(Split, 2016, EUA) Direção: M. Night Shyamalan.
Com James McAvoy, Anya Taylor Joy, Betty Buckley, Haley Lu Richardson, Jessica
Sula.
Por João
Paulo Barreto
Com uma carreira repleta de altos e baixos (mais baixos do
que altos, é bem verdade), M. Night Shyamalan acerta a mão em Fragmentado, trabalho no qual ele volta a
mirar nas questões psicológicas do ser humano e suas consequências para o mundo
à sua volta tal qual havia feito no subestimado A Visita, seu longa anterior.
Aqui, diferente da psicopatia cruel e displicente do casal
de idosos do filme de 2015, James McCavoy traz para seus vinte e quatro
personagens (mas somente seis evidenciados e desenvolvidos pelo filme) uma
mescla exata da citada crueldade, de frieza, doçura, inocência, pragmatismo,
aspereza e brutalidade, características inerentes a cada uma das pessoas que
habitam sua mente. Com uma atuação precisa, o jovem ator escocês parece flutuar
de uma performance para a outra, trazendo para o público uma marca reconhecível
para cada personalidade que habita o corpo do protagonista, seja ela a postura inflexível,
um olhar ou um modo infantil de se expressar. Em uma construção na qual as
nuances são imprescindíveis, McAvoy coloca cada uma delas em serviço da sua
excelência.
McAvoy e sua versão infantil |
Na história, o atormentado homem sequestra três jovens e as
mantêm como reféns em um ambiente subterrâneo. O pretexto é o de que elas servirão
como alimento para uma criatura que ainda surgirá, algo que logo percebemos se
tratar de uma nova personalidade do sequestrador. Em seu roteiro, Shyamalan
cria uma atmosfera incomoda de tensão justamente pela ideia de que o foco dessa
vez possui raízes no universo real, sem qualquer tipo de escape relacionado com
algo sobrenatural ou imaterial. O perigo aqui é calcado no plausível. E o
incomodo principal do espectador está diante justamente desse fato.

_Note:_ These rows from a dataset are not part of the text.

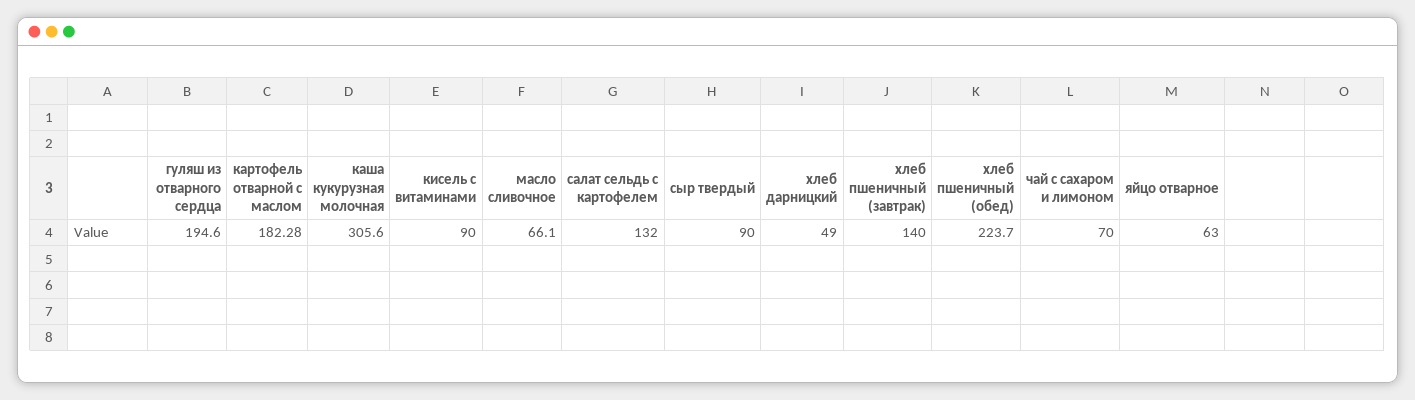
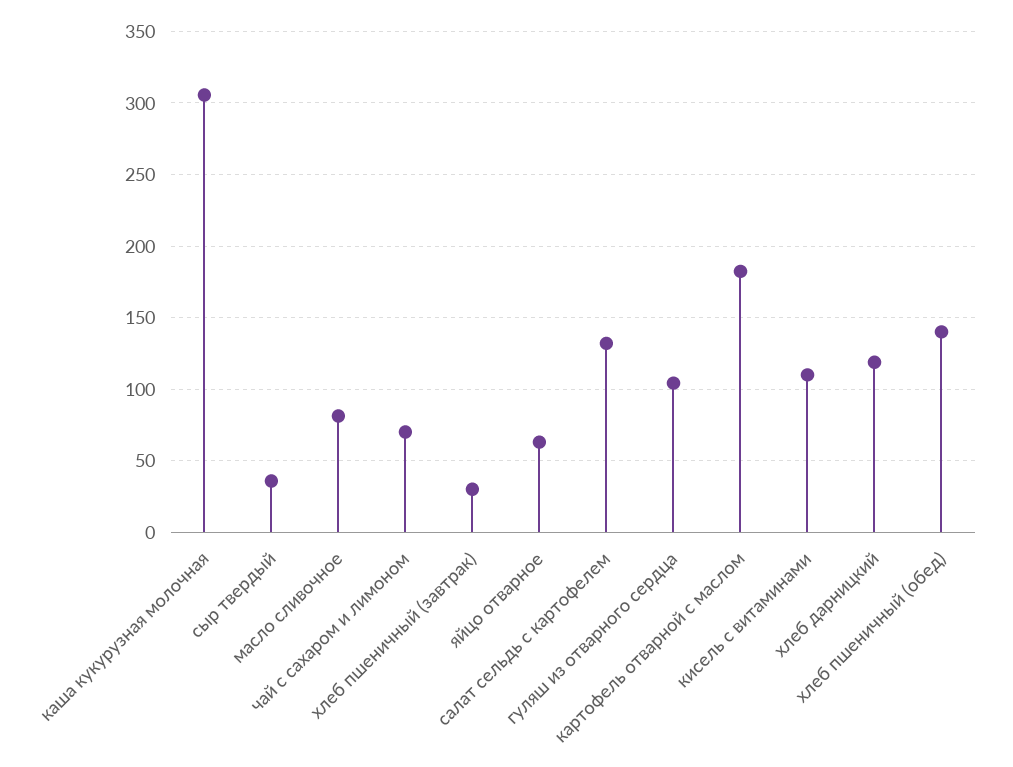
  {
-   "гуляш из отварного сердца": 194.6,
+   "гуляш из отварного сердца": 105,
    "картофель отварной с маслом": 182.28,
    "каша кукурузная молочная": 305.6,
-   "кисель с витаминами": 90,
+   "кисель с витаминами": 110,
-   "масло сливочное": 66.1,
+   "масло сливочное": 80,
    "салат сельдь с картофелем": 132,
-   "сыр твердый": 90,
+   "сыр твердый": 35,
-   "хлеб дарницкий": 49,
+   "хлеб дарницкий": 120,
-   "хлеб пшеничный (завтрак)": 140,
+   "хлеб пшеничный (завтрак)": 30,
-   "хлеб пшеничный (обед)": 223.7,
+   "хлеб пшеничный (обед)": 140,
    "чай с сахаром и лимоном": 70,
    "яйцо отварное": 63
  }

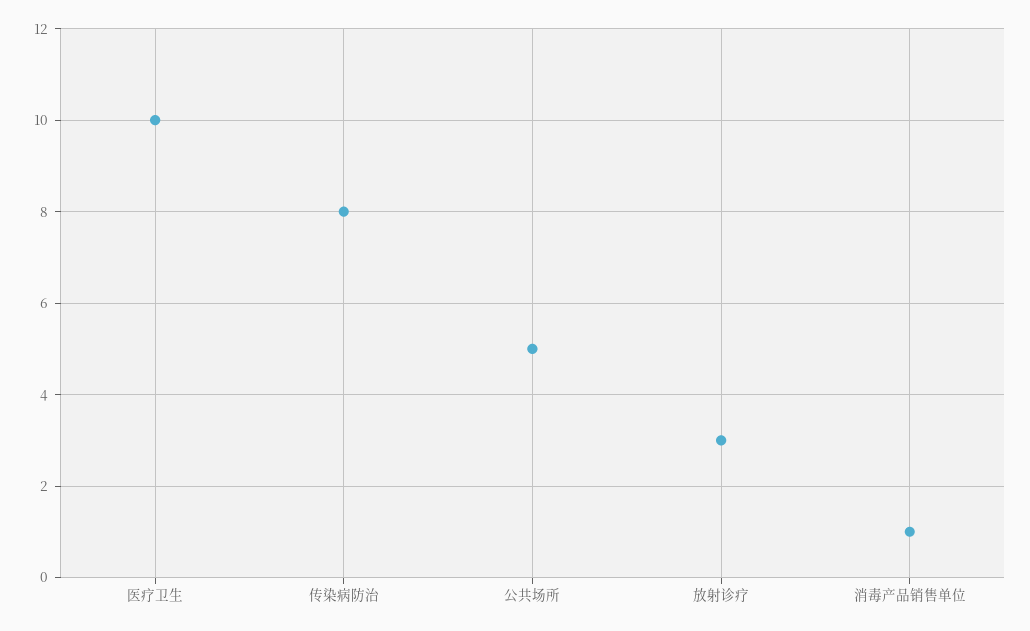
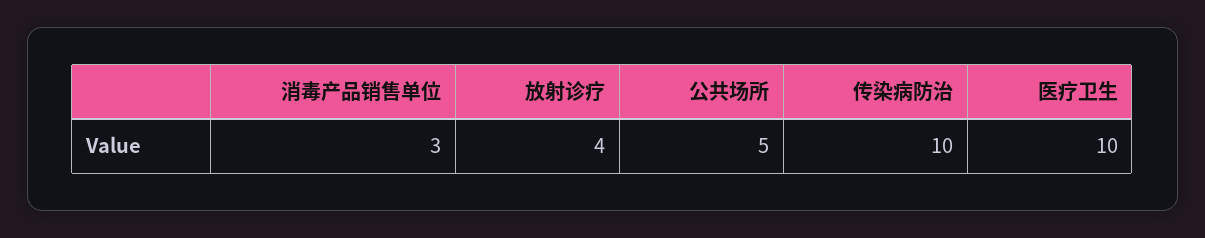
  {
    "医疗卫生": 10,
-   "传染病防治": 8,
+   "传染病防治": 10,
    "公共场所": 5,
-   "放射诊疗": 3,
+   "放射诊疗": 4,
-   "消毒产品销售单位": 1
+   "消毒产品销售单位": 3
  }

Na figura da personagem de Anya Taylor-Joy, que já havia se
destacado no thriller A Bruxa,
Shyamalan aproveita para explorar uma de suas marcas como roteirista que é a
perda da inocência infantil, além de voltar a aplicar outra marca que é a da
câmera subjetiva a partir do olhar de uma criança. No caso, Casey Cooke,
personagem vivida por Joy na adolescência, possui um passado de abusos, no qual
foi molestada pelo seu tio (a forma como o diretor opta por evidenciar choca
pelo modo ao mesmo tempo sutil e monstruoso como tal fato é mostrado). Neste
arco, a riqueza de interpretações que o roteiro oferece denota bem a
profundidade da escrita do diretor. Em uma história na qual um personagem
monstruoso esconde sua verdadeira face no intuito de conquistar a confiança de
uma criança, o que dizer de um personagem que possui várias personalidades, mas
todas elas são fieis ao próprio conceito de autenticidade, sem dissimulações ou
truques? Ele é o que é. Curioso exercício o de imaginar quem é o verdadeiro
monstro aqui.
Casey em seu primeiro momento de desespero |
Mas o que impressiona de fato no filme ainda é a atuação de
McAvoy. Seja em uma sutil homenagem de Shyamalan ao seu principal ídolo, Alfred
Hichcock, com tomadas que referenciam Norman Bates e Psicose (principalmente quando uma personalidade feminina do
protagonista é inserida em rápidos vislumbres para depois se revelar), ou quando
a tal última e definitiva pessoa na mente dele é trazida à vida e sua característica
animalesca é evidenciada de modo ao mesmo tempo fascinante e asqueroso.
É bom tê-lo de volta à velha forma, M. Night.